2008 GDP, Growth, and Updates by Quarter
The Financial Crisis Bludgeons the Economy
In 2008, the Great Recession hit with a vengeance. The 2006 subprime mortgage crisis and the 2007 banking crisis had spread to the general economy.
The economy produced $15.6 trillion in goods and services, as measured by real gross domestic product (GDP). That was 0.1% lower than the prior year.
The annual GDP numbers hid the damage told by the quarterly numbers. The economy contracted 8.4% in the fourth quarter. In addition, the true destruction wasn't known in 2008. The Bureau of Economic Analysis (BEA) revised the level of contraction throughout 2008. Initially, it seemed the economy only contracted 3.8%. Revisions in subsequent years revealed the extent of the suffering.
Tracking the Crisis
In 2008, the economy contracted in three out of the four quarters. The chart below summarizes these changes.
In the first quarter, covering January to March, the economy contracted 2.3% and real GDP was $15.7 trillion. That would have signaled recession, had we known it at the time. Instead, the BEA initially reported the economy had grown 0.6%. And we didn't get that report until the end of April, when the Advance report was released.
That was right after the Federal Reserve convened its first emergency meeting in 30 years to bail out Bear Stearns. In April, everyone thought that the worst was behind us.
We looked forward to better growth in the second quarter, April to June. When the BEA released its Advance report at the end of July, things looked good. It said the economy had grown by 1.9%. That was supported by the 2018 revision. It showed a solid 2.1% growth rate and real GDP of $15.8 trillion.
In the third quarter, July to September, the economy contracted 2.1% and real GDP was $15.7 trillion according to the 2018 revision. By that time, the government had bailed out mortgage guarantors Fannie and Freddie and insurance company American International Group (AIG).

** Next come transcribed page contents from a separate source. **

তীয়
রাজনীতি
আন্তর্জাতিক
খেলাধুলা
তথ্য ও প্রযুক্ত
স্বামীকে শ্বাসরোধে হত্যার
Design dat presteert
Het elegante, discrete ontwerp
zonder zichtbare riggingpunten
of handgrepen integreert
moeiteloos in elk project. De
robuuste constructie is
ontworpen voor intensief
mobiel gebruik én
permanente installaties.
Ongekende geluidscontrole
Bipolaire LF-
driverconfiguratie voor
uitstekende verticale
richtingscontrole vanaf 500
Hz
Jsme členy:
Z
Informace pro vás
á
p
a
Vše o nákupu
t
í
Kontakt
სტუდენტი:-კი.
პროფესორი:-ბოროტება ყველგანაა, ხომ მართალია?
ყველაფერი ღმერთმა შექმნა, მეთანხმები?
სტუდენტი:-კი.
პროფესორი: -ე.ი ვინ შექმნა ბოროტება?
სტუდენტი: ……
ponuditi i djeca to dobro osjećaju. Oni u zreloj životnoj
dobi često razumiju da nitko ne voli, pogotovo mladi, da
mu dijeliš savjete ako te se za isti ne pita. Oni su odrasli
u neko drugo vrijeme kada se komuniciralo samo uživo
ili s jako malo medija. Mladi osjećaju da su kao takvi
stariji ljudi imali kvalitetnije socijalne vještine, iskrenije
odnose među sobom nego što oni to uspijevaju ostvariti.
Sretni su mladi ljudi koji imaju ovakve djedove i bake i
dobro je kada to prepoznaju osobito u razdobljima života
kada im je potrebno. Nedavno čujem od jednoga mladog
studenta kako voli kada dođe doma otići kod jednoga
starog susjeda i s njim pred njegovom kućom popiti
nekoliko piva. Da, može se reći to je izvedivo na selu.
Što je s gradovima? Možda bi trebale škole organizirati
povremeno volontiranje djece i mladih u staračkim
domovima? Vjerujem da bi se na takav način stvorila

Investment bank Lehman Brothers had gone bankrupt in September, triggering a 777.68 point crash in the Dow. The Advance release came out at the end of October and showed just a 0.3% contraction. Consumer spending fell 3%, the first drop since 1991 and the largest since 1980.
The economy contracted 8.4% in the fourth quarter, October to December. Real GDP was just $15.3 trillion. The Troubled Asset Relief Program bailout prevented worse collapse. In November, the Dow fell to 7,552.29 from its 14,164.53 high set on October 9, 2007. The crisis sent investors toward the dollar as a safe haven. The strong dollar cut exports. The 2008 financial crisis timeline describes the events in more detail.
GDP Growth Rate Estimates and Revisions: How It Works
The BEA revised its estimates each year, based on additional data. Those revisions come out in July each year. They accompany a review of other years. The BEA recalibrates all statistics based on additional data.
The table below shows the initial estimates and all revisions for each quarter in 2008. The BEA releases the Advance estimate the month after each quarter ends. The Second estimate is released the next month and the Third the month after that.
These revisions make people suspicious of the BEA and all government reports. It looks like they just don't know what's going on. They don't do a good job of explaining it. Yet, Wall Street is so hungry for any data that it hangs on every BEA report.
For example, the BEA released the Advance estimate for the first quarter at the end of April. It reported the Second estimate at the end of May, and the Third estimate came out at the end of June.
Take a look at Q4, and you'll see the recession was much, much worse than we knew at the time. The BEA 2018 revision shows the economy contracted 8.4%, much worse than the 3.8% contraction in the Advance estimate. It is also worse than any quarterly contraction in any recession since the Great Depression, as revealed by a close look at the history of recessions.
- Advance and Second estimates: Felt like a recession even with slight growth.
- Final estimate: Exports made it seem that growth was better.
- Revisions: Revealed the recession had already begun.
- Advance estimate: Looked like the worst had already happened.
- Second and Final estimates: New data showed more exports and fewer imports than originally thought. Growth boosted GDP.
- Revisions: Growth was revised down from the Second estimate.
- Advance, Second, and Final estimates: Growth contracted for the 2nd time in a year. It was less than a percentage point, misleading economic analysts into thinking the recession wasn't that bad.
- Revisions: The economy had contracted by a hefty 2.1%
- Advance: The worst drop since the 1982 recession.
- Second and Final estimates: New data revealed the contraction was much worse than originally thought.
- Revisions: The worst quarterly contraction since the Great Depression.